In-Context RALM を提案: LM の重みを変更せずに retrieved documents を LM 入力に前置する。
generation 中に retrieval が起こる頻度を control するために retrieval stride s を用いる。
retriever へのクエリ部分として前置きの一部を限定するために retrieval query length ell を用いる。
複数のオープンソースLM（GPT-2、GPT-Neo/J、OPT、LLaMA）を用いて、5つのコーパス（WikiText-103、RealNews、ArXiv、Stack Exchange、FreeLaw）を評価する。
疎結合リトリーバー（BM25） vs 密結合リトリーバーを比較する。
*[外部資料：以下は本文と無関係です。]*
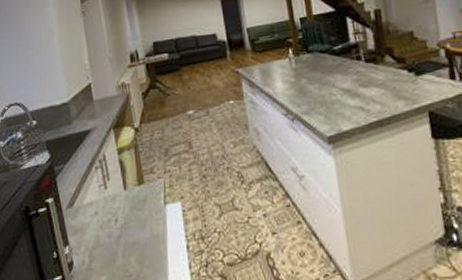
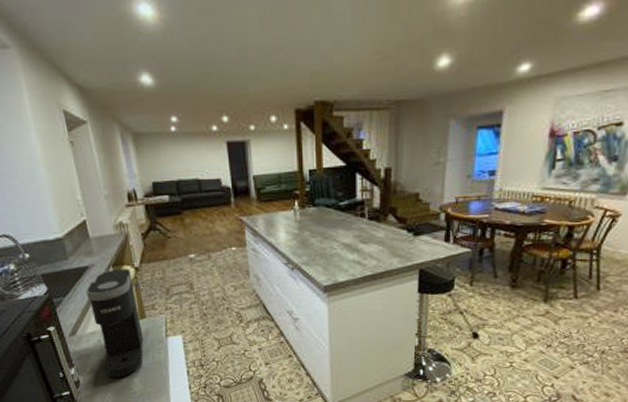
coffee maker: none [86,129,142,257] -> present [86,268,144,377]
ゼロショット設定ではしばしば BM25 がニューラルリトリーバーより優れることを示す。
2つの LM 指向 reranking 方法を導入する: (a) LM を用いたゼロショット reranking、(b) 領域データで訓練された予測 reranking を用いて top-k doc の選択を行う。
Natural Questions と TriviaQA を用いてオープンドメイン QA 性能を評価する。

実験結果

リサーチクエスチョン

RQ1オフ・ザ・サックの LM の入力に retrieved documents を前置するだけで、LM の性能はどれくらい改善できるのか？
RQ2どのリトリーバーの種類と retrieval 設定（stride と query length）が、言語モデリングのインコンテキスト grounded を最大化するのか？
RQ3LM 指向の retrieved documents の reranking は、単純な top-1 以上の利得を生むのか？
RQ4LM の変更やファインチューニングなしで、In-Context RALM はオープンディメインQA タスクへ転用できるのか？

主な発見

モデル	検索	WikiText-103（語彙 ppl）	RealNews（トークン ppl）	ArXiv（トークン ppl）	Stack Exchange（トークン ppl）	FreeLaw（トークン ppl）
GPT-2 S	–	37.5	21.3	12.0	12.8	13.0
GPT-2 S (BM25 § 5)	BM25	29.6	16.1	10.9	11.3	9.6
GPT-2 S (BM25)	BM25	28.6	15.5	10.1	10.6	8.8
GPT-2 S (BM25, Predictive)	BM25	26.8	–	–	–	–
GPT-2 M	–	26.3	15.7	9.3	8.8	9.6
GPT-2 M (BM25)	BM25	21.5	12.4	8.6	8.1	7.4
GPT-2 M (BM25, Zero-shot)	BM25	20.8	12.0	8.0	7.7	6.9
GPT-2 L	–	22.0	13.6	8.4	8.0	8.0
GPT-2 L (BM25)	BM25	18.1	10.9	7.8	7.8	6.8
GPT-2 L (BM25, Zero-shot)	BM25	17.6	10.6	7.3	7.4	6.4
GPT-2 XL	–	20.0	12.4	7.8	8.0	8.0
GPT-2 XL (BM25)	BM25	16.6	10.1	7.2	7.4	6.4
GPT-2 XL (BM25, Zero-shot)	BM25	16.1	9.8	6.8	7.1	6.0

BM25 リトリーバーはインコンテキストLM grounding で dense neural リトリーバーより優れていることが多い。
頻繁な retrieval（より小さな stride s）は疎結合 retrieval より perplexity の改善が大きく、実用的なデフォルトとして s = 4 が提案される。
この設定では、BM25 にとって retrieval query length ell が約 32 トークンのときが「甘い spot」になる。
In-Context RALM は既製のリトリーバーとともに、コーパス間で 2–3 倍大きいモデルの性能に匹敵することがある。
LM 指向の reranking（ゼロショット）と予測 reranking は、Vanilla BM25 を超える perplexity 減少を提供し、領域データで訓練された予測 reranking は顕著な gains を与える。
大規模モデルでは、In-Context RALM はかなり小さなモデルの性能を高め、より大きなモデルに匹敵させることができる（例：BM25 を用いた 6.7B OPT が特定の設定で 66B OPT に匹敵）。
オープンドメイン QA では retrieved documents を文脈として提供するだけで frozen LM でも性能が大幅に向上し、2 文書で十分であることが多い。

より良い研究を、今すぐ始めましょう

論文設計から論文執筆まで、研究時間を劇的に削減しましょう。

クレジットカード登録不要

このレビューはAIが作成し、人間の編集者が確認しました。